** Excerpted data **
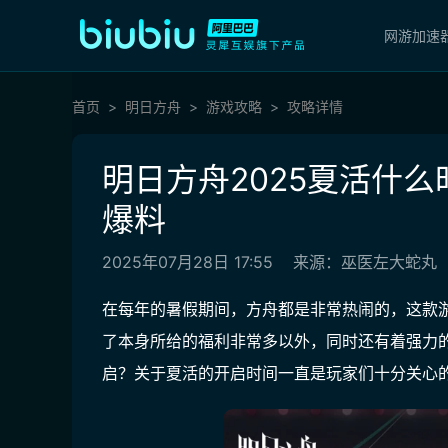
网游加速
首页
明日方舟
游戏攻略
攻略详情
明日方舟2025夏活什么
爆料
2025年07月28日 17:55
来源：巫医左大蛇丸
在每年的暑假期间，方舟都是非常热闹的，这款
了本身所给的福利非常多以外，同时还有着强力的
启？关于夏活的开启时间一直是玩家们十分关心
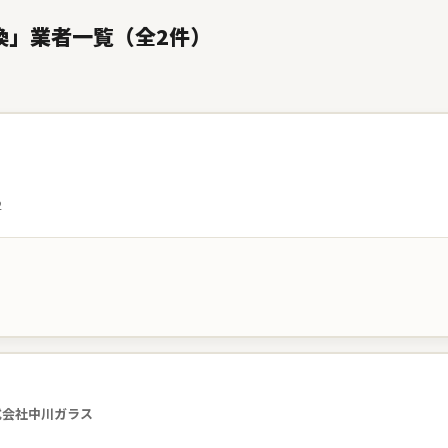
換」業者一覧（全2件）
2
式会社中川ガラス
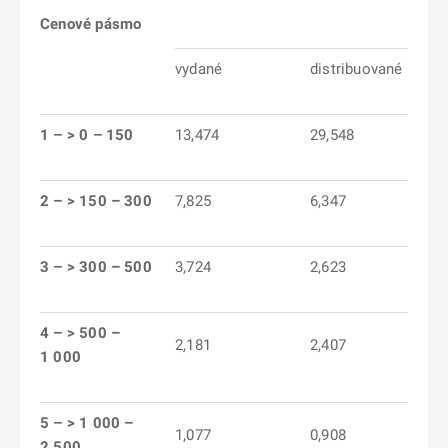
Cenové pásmo
vydané
distribuované
1 – > 0 – 150
13,474
29,548
2 – > 150 – 300
7,825
6,347
3 – > 300 – 500
3,724
2,623
4 – > 500 –
2,181
2,407
1 000
5 – > 1 000 –
1,077
0,908
2 500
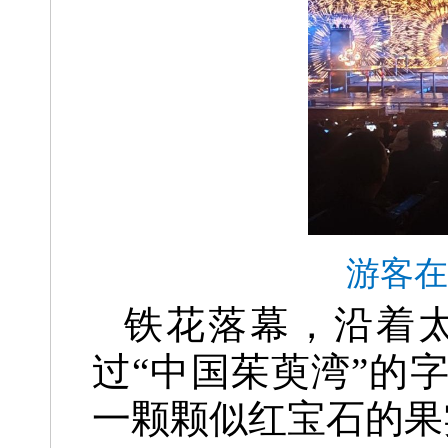
游客在
铁花落幕，沿着
过“中国茱萸湾”的
一颗颗似红宝石的果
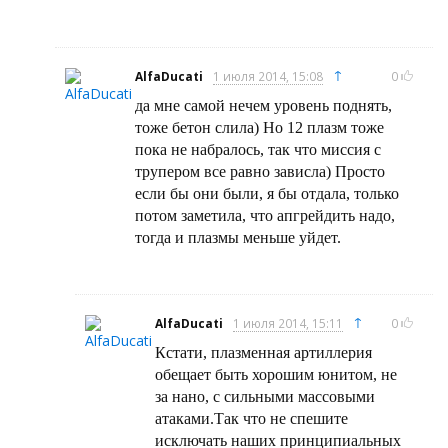
↑
AlfaDucati
1 июля 2014, 15:08
0
да мне самой нечем уровень поднять,
тоже бетон слила) Но 12 плазм тоже
пока не набралось, так что миссия с
трупером все равно зависла) Просто
если бы они были, я бы отдала, только
потом заметила, что апгрейдить надо,
тогда и плазмы меньше уйдет.
↑
AlfaDucati
1 июля 2014, 15:11
0
Кстати, плазменная артиллерия
обещает быть хорошим юнитом, не
за нано, с сильными массовыми
атаками.Так что не спешите
исключать наших принципиальных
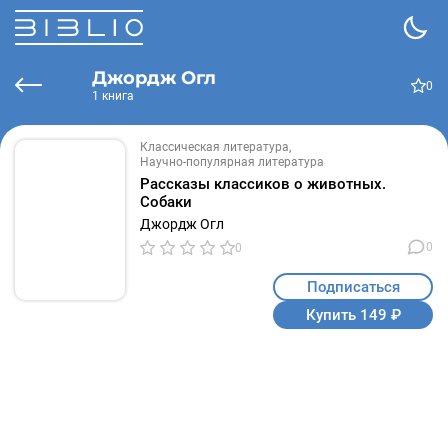
Джордж Огл
0
1 книга
Классическая литература
Научно-популярная литература
Рассказы классиков о животных.
Собаки
Джордж Огл
0
0
Подписаться
Купить 149 ₽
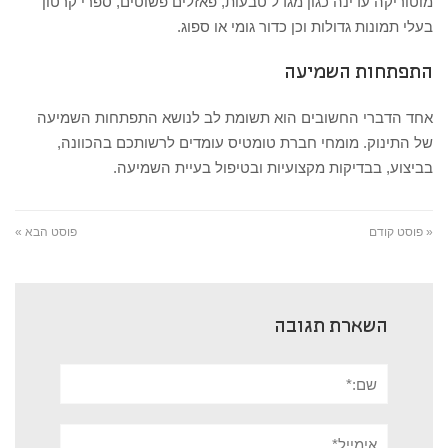
מוטוריקה עדינה כגון מגדל טבעות, פאזלים פשוטים, ספרי קרטון
בעלי תמונות גדולות וכן כדור גומי או ספוג.
התפתחות השמיעה
אחד הדברי החשובים הוא תשומת לב לנושא התפתחות השמיעה
של התינוק. מומחי חברת טומטיס עומדים לרשותכם בהכוונה,
בביצוע, בבדיקות מקצועיות ובטיפול בעיית השמיעה.
« פוסט קודם
פוסט הבא »
השארת תגובה
שם:*
אימייל*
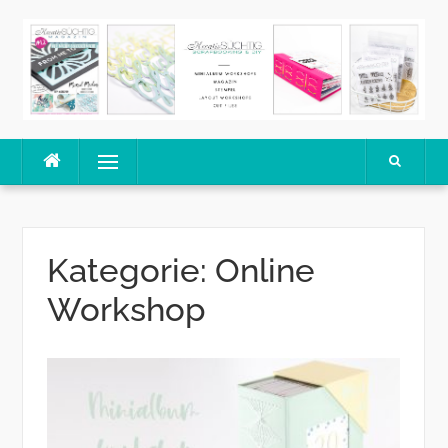
Skip
to
content
Menu
Kategorie:
Online
Workshop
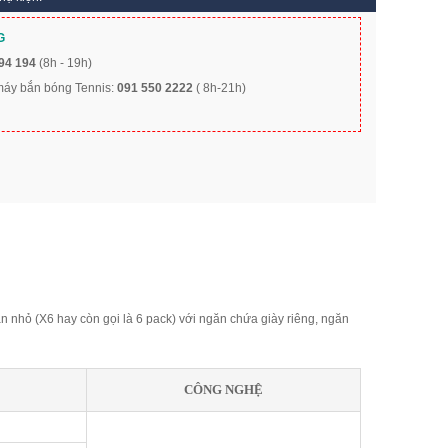
G
94 194
(8h - 19h)
 máy bắn bóng Tennis:
091 550 2222
( 8h-21h)
ăn nhỏ (X6 hay còn gọi là 6 pack) với ngăn chứa giày riêng, ngăn
CÔNG NGHỆ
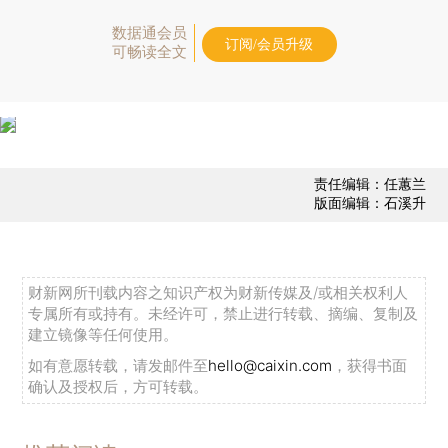
数据通会员
订阅/会员升级
可畅读全文
责任编辑：任蕙兰
版面编辑：石溪升
财新网所刊载内容之知识产权为财新传媒及/或相关权利人
专属所有或持有。未经许可，禁止进行转载、摘编、复制及
建立镜像等任何使用。
如有意愿转载，请发邮件至
hello@caixin.com
，获得书面
确认及授权后，方可转载。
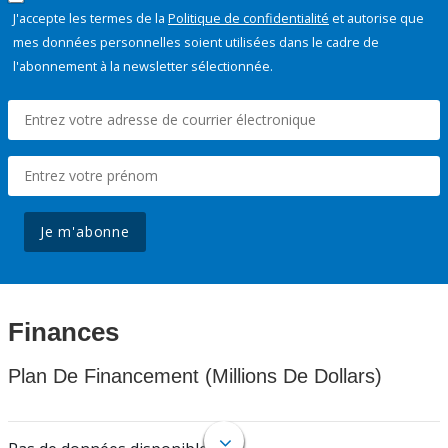
J'accepte les termes de la
Politique de confidentialité
et autorise que
mes données personnelles soient utilisées dans le cadre de
l'abonnement à la newsletter sélectionnée.
Je m'abonne
Finances
Plan De Financement (Millions De Dollars)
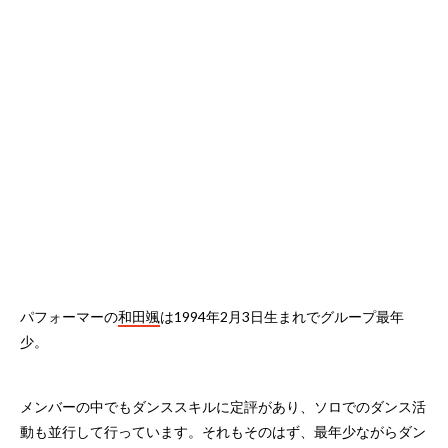
パフォーマーの
和田颯
は1994年2月3日生まれでグループ最年
少。
メンバーの中でもダンススキルに定評があり、ソロでのダンス活
動も並行して行っています。それもそのはず、最年少ながらダン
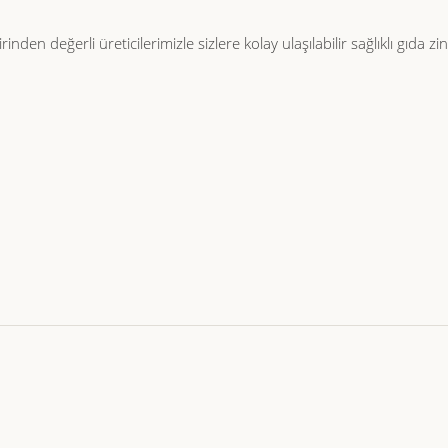
inden değerli üreticilerimizle sizlere kolay ulaşılabilir sağlıklı gıda 
Et & Tavuk Suyu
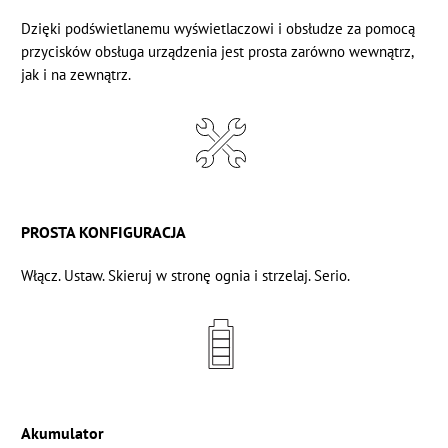
Dzięki podświetlanemu wyświetlaczowi i obsłudze za pomocą
przycisków obsługa urządzenia jest prosta zarówno wewnątrz,
jak i na zewnątrz.
PROSTA KONFIGURACJA
Włącz. Ustaw. Skieruj w stronę ognia i strzelaj. Serio.
Akumulator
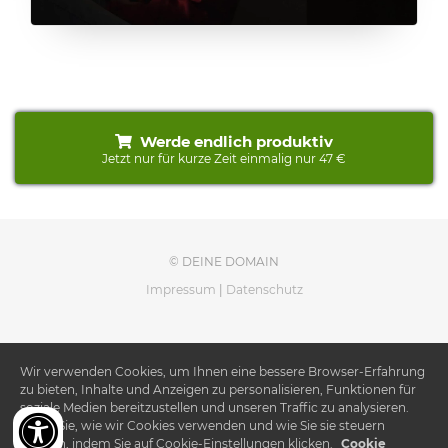
Werde endlich produktiv
Jetzt nur für kurze Zeit einmalig nur 47 €
© DEINE DOMAIN
Impressum
|
Datenschutz
Wir verwenden Cookies, um Ihnen eine bessere Browser-Erfahrung
zu bieten, Inhalte und Anzeigen zu personalisieren, Funktionen für
soziale Medien bereitzustellen und unseren Traffic zu analysieren.
Lesen Sie, wie wir Cookies verwenden und wie Sie sie steuern
können, indem Sie auf Cookie-Einstellungen klicken.
Cookie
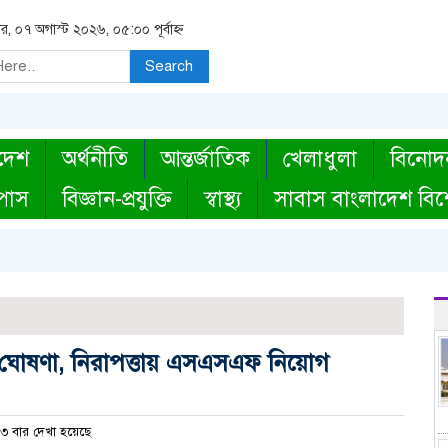
বার, ০৭ অগাস্ট ২০২৬, ০৫:০০ পূর্বাহ্ন
Search
দেশ
অর্থনীতি
আন্তর্জাতিক
খেলাধুলা
বিনোদ
্পাস
বিজ্ঞান-প্রযুক্তি
স্বাস্থ্য
সাবাস বাংলাদেশ বিশ
্তি’ ঘোষণা, নিরাপত্তায় এসএসএফ নিয়োগ
৩ বার দেখা হয়েছে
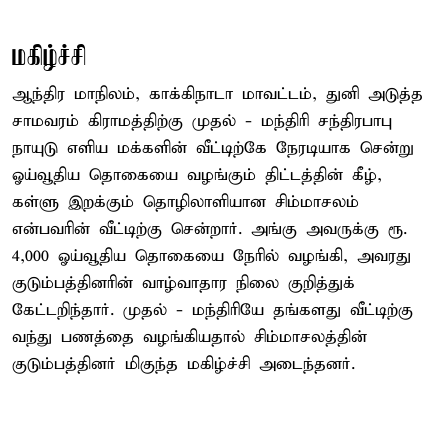
மகிழ்ச்சி
ஆந்திர மாநிலம், காக்கிநாடா மாவட்டம், துனி அடுத்த
சாமவரம் கிராமத்திற்கு முதல் - மந்திரி சந்திரபாபு
நாயுடு எளிய மக்களின் வீட்டிற்கே நேரடியாக சென்று
ஓய்வூதிய தொகையை வழங்கும் திட்டத்தின் கீழ்,
கள்ளு இறக்கும் தொழிலாளியான சிம்மாசலம்
என்பவரின் வீட்டிற்கு சென்றார். அங்கு அவருக்கு ரூ.
4,000 ஓய்வூதிய தொகையை நேரில் வழங்கி, அவரது
குடும்பத்தினரின் வாழ்வாதார நிலை குறித்துக்
கேட்டறிந்தார். முதல் - மந்திரியே தங்களது வீட்டிற்கு
வந்து பணத்தை வழங்கியதால் சிம்மாசலத்தின்
குடும்பத்தினர் மிகுந்த மகிழ்ச்சி அடைந்தனர்.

** Work task **
Return every line from the entries above that contains the word "verwenden".

** Exercise response **
Wir verwenden Cookies, um Ihnen eine bessere Browser-Erfahrung
Lesen Sie, wie wir Cookies verwenden und wie Sie sie steuern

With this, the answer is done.